## Provided passage
--------------------
The following six energy and environmental cases were decided by the Vermont Supreme Court this year, each involving an appeal of an issued Act 250 or Section 248 permit. We provide a summary of each case and the Court’s holding below, as well as links to the full decision.
- In re Treetop Development Company Act 250 Development, 2016 VT 20
In Treetop, the Supreme Court addressed the authority of a District Commission to retain jurisdiction over an Act 250 project.
In 2013, District Commission No. 2 issued a Stratton Corporation affiliate an Act 250 permit for a project known as Treetop at Stratton, involving construction of twenty-five townhouses near the Stratton Mountain ski resort. The condominium association that administered the common facilities at Treetop sued Stratton over construction defects in the project’s stormwater system, among other defects. As part of a settlement, Stratton obtained an amended Act 250 permit from the District Commission, authorizing repairs and modifications to the stormwater system. In the permit, the District Commission reserved the right to review Treetop’s stormwater system, and “to evaluate and impose additional conditions as needed.”
Approximately one year later, the association sought to invoke this continuing jurisdiction to impose additional conditions with regard to Stratton’s stormwater management. When the District Commission declined, the association appealed to the Superior Court’s Environmental Division. The Environmental Division found that the District Commission lacked the authority to enforce compliance with its own permit; that was rather the role of Natural Resources Board and Agency of Natural Resources.
--------------------
## Data for review
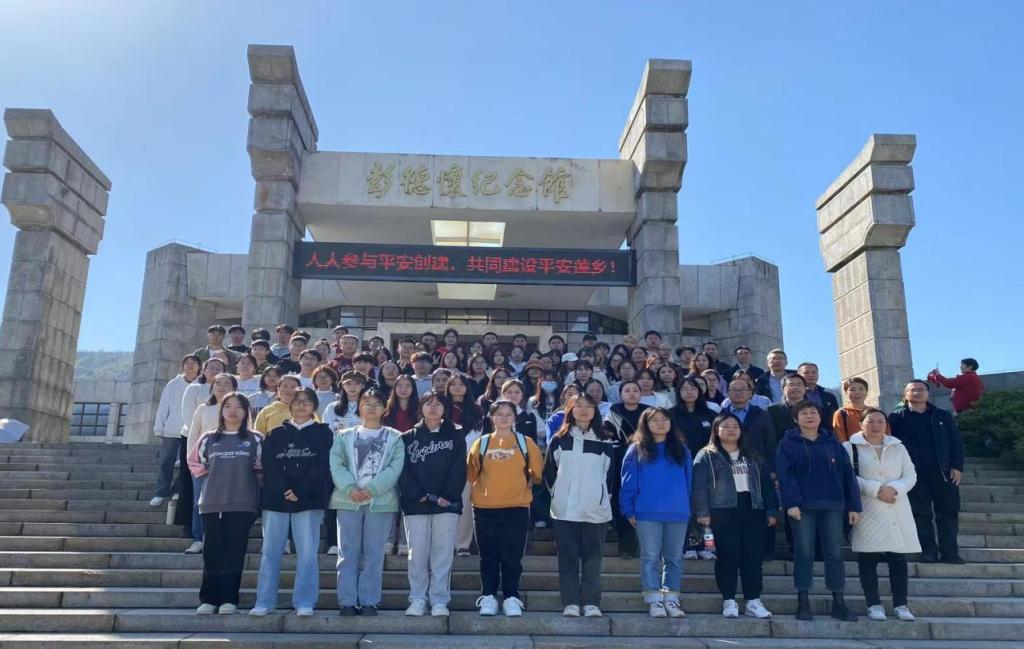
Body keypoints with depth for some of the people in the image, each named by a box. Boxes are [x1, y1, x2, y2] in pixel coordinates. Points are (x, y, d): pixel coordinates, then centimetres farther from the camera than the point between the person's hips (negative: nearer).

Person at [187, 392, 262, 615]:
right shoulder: (209, 438, 10)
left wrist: (246, 475, -7)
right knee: (212, 552, 3)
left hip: (243, 504, -1)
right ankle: (208, 599, 11)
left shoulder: (255, 439, 5)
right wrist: (210, 473, 2)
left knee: (234, 552, 0)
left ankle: (229, 599, 6)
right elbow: (194, 464, 16)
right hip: (212, 503, 2)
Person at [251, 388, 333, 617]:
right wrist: (284, 491, -12)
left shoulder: (323, 434, 8)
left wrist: (300, 491, -14)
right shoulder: (277, 434, 14)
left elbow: (322, 467, -3)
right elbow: (269, 465, 2)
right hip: (275, 498, 2)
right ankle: (264, 602, 11)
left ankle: (304, 603, 4)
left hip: (309, 500, -2)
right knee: (270, 551, 3)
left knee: (307, 552, -3)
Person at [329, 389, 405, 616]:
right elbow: (336, 465, 1)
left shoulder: (394, 438, 8)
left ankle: (369, 601, 8)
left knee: (373, 552, 2)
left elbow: (395, 468, -4)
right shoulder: (345, 436, 13)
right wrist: (350, 489, -14)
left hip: (381, 501, -1)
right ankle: (347, 601, 7)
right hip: (348, 500, 1)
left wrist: (371, 489, -14)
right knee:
--------------------
## Work instructions
Check each statement against the Vermont Supreme Court case summary. Answer yes or no and quote the words of the summary that decide it.
1. District Commission No. 2 issued the Act 250 permit for Treetop at Stratton in 2013.
2. The Treetop project involved construction of thirty townhouses.
3. The Environmental Division held that the District Commission had the authority to enforce compliance with its own permit.

## Solution to this problem
1. Yes: "In 2013, District Commission No. 2 issued a Stratton Corporation affiliate an Act 250 permit for a project known as Treetop at Stratton"
2. No: "involving construction of twenty-five townhouses"
3. No: "The Environmental Division found that the District Commission lacked the authority to enforce compliance with its own permit"